The Scorecard

I know this is terrible, but I keep score. As a Mom, I’m pretty sure that I am not supposed to be doing this. I’m scoring my kid. Against himself. Sometimes he does things that make me add a tick mark to the genius column. Other times he gets a tick in the idiot column. There is a third column that I prefer not to discuss.

Three columns, all in a tidy row, in my head. Until, that is, I was compelled to do this a few minutes ago:

This is shameful.

I know I shouldn’t do this. But I really have no idea what the milestones and markers are supposed to be. Sure the Doctor has told me. But a different doctor told me something different. And every magazine, advice column and mother has a different set of material. So we’re winging it.

Some days, most really, we are sure that Quinn is brilliant. Conversationally, I have no doubt about that. He didn’t speak anything other than, “Hi,” for so long we began to despair over it. The doctors had us trying all sorts of  tricks to get him to speak.

Turns out, he just wasn’t interested. He didn’t start talking until after he hit a year, but he hasn’t stopped since. And his vocabulary is astonishing, by every measure. Sure, he writes his words from right to left, in perfect backwards order, but we’ll just wait that one out. He’s not even four, so I’m working under the premise that we have time.

Other days, like the day he decided to make a pizza out of the dog, covering her in tomato sauce, an entire jar of basil and most of a jar of oregano, we just don’t know.  He knew which ingredients went into a pizza, so score one for his observational skills – we never taught him that, he just picked it up from watching. But then again, he tried to make a St. Bernard pizza. So that one was a wash.

Then there are the other days. Days where the best toy he can lay his hands on is a wad of crumpled up toilet paper. We have toys. It’s just that on some days, well, the toilet paper is. . . better? These are the same days that he is likely to do things like pick up a cup of milk and turn it over.  No real purpose seems to go with that.  Just, here it is, right side up and full. And now here it is, upside down with a puddle of milk on the floor.

These days we hope he keeps the good arm so he has a future in baseball. And a tiny part of us hopes that we never lose our reliance on gasoline powered automobiles. Because if there’s gas, well, someone will need to pump it.

And then there’s that other column. Granted playing hide and seek with the Exorcist head was totally our fault. It started out with a regular mannequin head (just don’t even wonder about some of this stuff, okay? Please?), but we lost it. So we used the Linda Blair head as a placebo.

But it was a shocker to find him utterly enthralled by the shrieking Bloody Mary mirror at the Halloween store. Given the crawling corpses and the zombie babies, maybe we shouldn’t have brought him in there, sure. But we did. And he fell in love. So much so, that the next day when we took him back (yes, dumb) he was distraught to learn that they had sold them all, including the display unit. He actually cried (he rarely cries) and begged me to ask literally every employee if there was another one, anywhere. And he’s still asking for it.

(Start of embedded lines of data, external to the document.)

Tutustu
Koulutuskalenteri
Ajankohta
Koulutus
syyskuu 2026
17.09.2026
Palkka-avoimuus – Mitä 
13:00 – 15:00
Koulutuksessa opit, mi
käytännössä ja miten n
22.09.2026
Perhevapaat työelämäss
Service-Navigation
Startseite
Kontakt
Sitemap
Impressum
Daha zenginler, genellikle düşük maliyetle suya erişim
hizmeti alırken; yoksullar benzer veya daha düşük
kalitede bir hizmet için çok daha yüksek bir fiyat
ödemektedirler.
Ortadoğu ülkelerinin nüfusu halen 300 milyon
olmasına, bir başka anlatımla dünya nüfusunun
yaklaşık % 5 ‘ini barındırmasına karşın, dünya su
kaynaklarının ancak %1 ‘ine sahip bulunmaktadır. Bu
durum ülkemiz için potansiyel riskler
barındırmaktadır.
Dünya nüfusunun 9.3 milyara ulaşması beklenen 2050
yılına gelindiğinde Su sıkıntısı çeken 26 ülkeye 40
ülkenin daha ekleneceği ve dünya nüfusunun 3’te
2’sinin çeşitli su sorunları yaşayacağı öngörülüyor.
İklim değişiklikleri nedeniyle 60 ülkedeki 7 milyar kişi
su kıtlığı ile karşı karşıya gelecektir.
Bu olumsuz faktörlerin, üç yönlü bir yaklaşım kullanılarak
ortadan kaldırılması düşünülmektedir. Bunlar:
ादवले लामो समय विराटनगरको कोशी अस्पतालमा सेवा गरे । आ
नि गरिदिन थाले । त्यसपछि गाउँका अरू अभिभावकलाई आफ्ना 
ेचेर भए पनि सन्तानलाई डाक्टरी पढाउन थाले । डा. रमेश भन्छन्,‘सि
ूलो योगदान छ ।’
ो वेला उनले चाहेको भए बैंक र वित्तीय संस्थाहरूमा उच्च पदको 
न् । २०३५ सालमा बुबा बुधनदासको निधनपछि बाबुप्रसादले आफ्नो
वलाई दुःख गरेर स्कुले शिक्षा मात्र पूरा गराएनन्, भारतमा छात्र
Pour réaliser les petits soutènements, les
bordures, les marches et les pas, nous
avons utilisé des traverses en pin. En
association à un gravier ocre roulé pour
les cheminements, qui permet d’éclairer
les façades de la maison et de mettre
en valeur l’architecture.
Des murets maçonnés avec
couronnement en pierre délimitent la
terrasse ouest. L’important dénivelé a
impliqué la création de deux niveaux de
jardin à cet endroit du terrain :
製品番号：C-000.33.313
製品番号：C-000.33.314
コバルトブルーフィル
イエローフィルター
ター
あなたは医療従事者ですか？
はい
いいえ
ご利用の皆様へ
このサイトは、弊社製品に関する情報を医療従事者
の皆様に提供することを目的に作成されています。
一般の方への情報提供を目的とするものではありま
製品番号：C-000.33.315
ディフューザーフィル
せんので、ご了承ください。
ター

My three and a half year old is begging for a giant, screaming mirror occupied by a bloody, wailing horror movie monster.

These things are, thankfully, relatively rare. But I can’t help but track that column. And when a tick gets placed there, I hum Warren Zevon’s “Excitable Boy.” I can’t help it.

So I keep score, although I am certain this is wrong of me. It’s like homework for Bad Parenting 101.

If I had time, I’d think on this post a bit longer. Maybe work out some mental kinks.  But I don’t.  Quinn is thirsty.

And he’s just poured himself a glass of parmesan cheese.